By prioritising these attributes when scouting on TransferLab, analysts at women’s clubs can easily filter out any players who do not score highly enough in those areas according to the platform’s algorithm.
“It’s fantastic that with TransferLab, women’s football clubs now have the ability to look at players’ key stats and performance metrics across a wide range of leagues worldwide”, football reporter Faye Carruthers commented.
Despite data companies’ recent transition into the women’s football market, clubs are also taking it upon themselves to develop analytics in the women’s game.
A critical idea that clubs are beginning to understand is that data analysis in women’s football requires a different approach to that of data analysis in men’s football.
Since women’s teams have less financial backing and often play their matches in smaller stadiums with limited technological infrastructure, one of the main barriers to data analysis has always been the collection of data itself.
When West Ham United Women teamed up with data provider Metrica Sports in 2021, they sought to overcome this challenge by investing in brand-new technology.
Metrica Sports’ software allows analysts to track numerical data using any camera and from any angle, bypassing the need to have specialised cameras installed high up in stadiums, which sometimes just isn’t possible.

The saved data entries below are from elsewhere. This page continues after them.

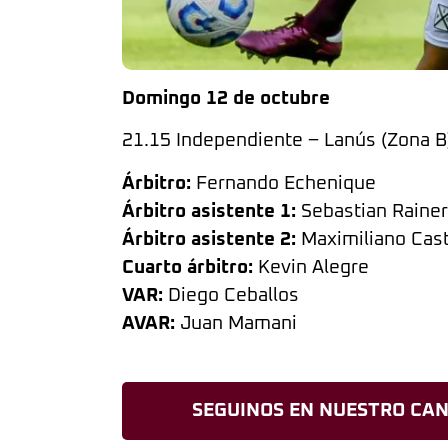
Domingo 12 de octubre
21.15 Independiente – Lanús (Zona 
Árbitro:
Fernando Echenique
Árbitro asistente 1:
Sebastian Rainer
Árbitro asistente 2:
Maximiliano Cast
Cuarto árbitro:
Kevin Alegre
VAR:
Diego Ceballos
AVAR:
Juan Mamani
SEGUINOS EN NUESTRO CAN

Manchester City Women, meanwhile, have been striving to change the way data analysis in women’s football is viewed.
“There’s a big stigma around: ‘The women’s game is behind the men’s.’ We don’t subscribe to that. We subscribe to the notion that it’s apples and oranges, not two sets of apples”, explains Dr James McCarron, head of sports science and medicine at Manchester City Women.
McCarron and his team have used data to monitor performance in relation to women’s menstrual cycles, an area that is under-researched and which clearly doesn’t apply when analysing men’s football.
With such little existing data to work with, the sports science department at Manchester City Women has not been able to observe general statistical trends, but have used their analysis to improve player performance in individual cases.
Similarly, McCarron has been conducting research into injury and rehabilitation, an area of modern football which relies heavily on data.
He explains how female footballers are at greater risk of suffering an ACL (anterior cruciate ligament) injury than men are, and yet most rehabilitative frameworks for that type of injury are based on male data.
Manchester City are leading the way within women’s football by collecting data that helps to develop a better understanding of female injuries. This is just one of many examples demonstrating how data analysis in the women’s game needs to be treated differently to data analysis in the men’s.
As women’s football begins to incorporate data more widely, it is vital that analysts have the tools to analyse it properly.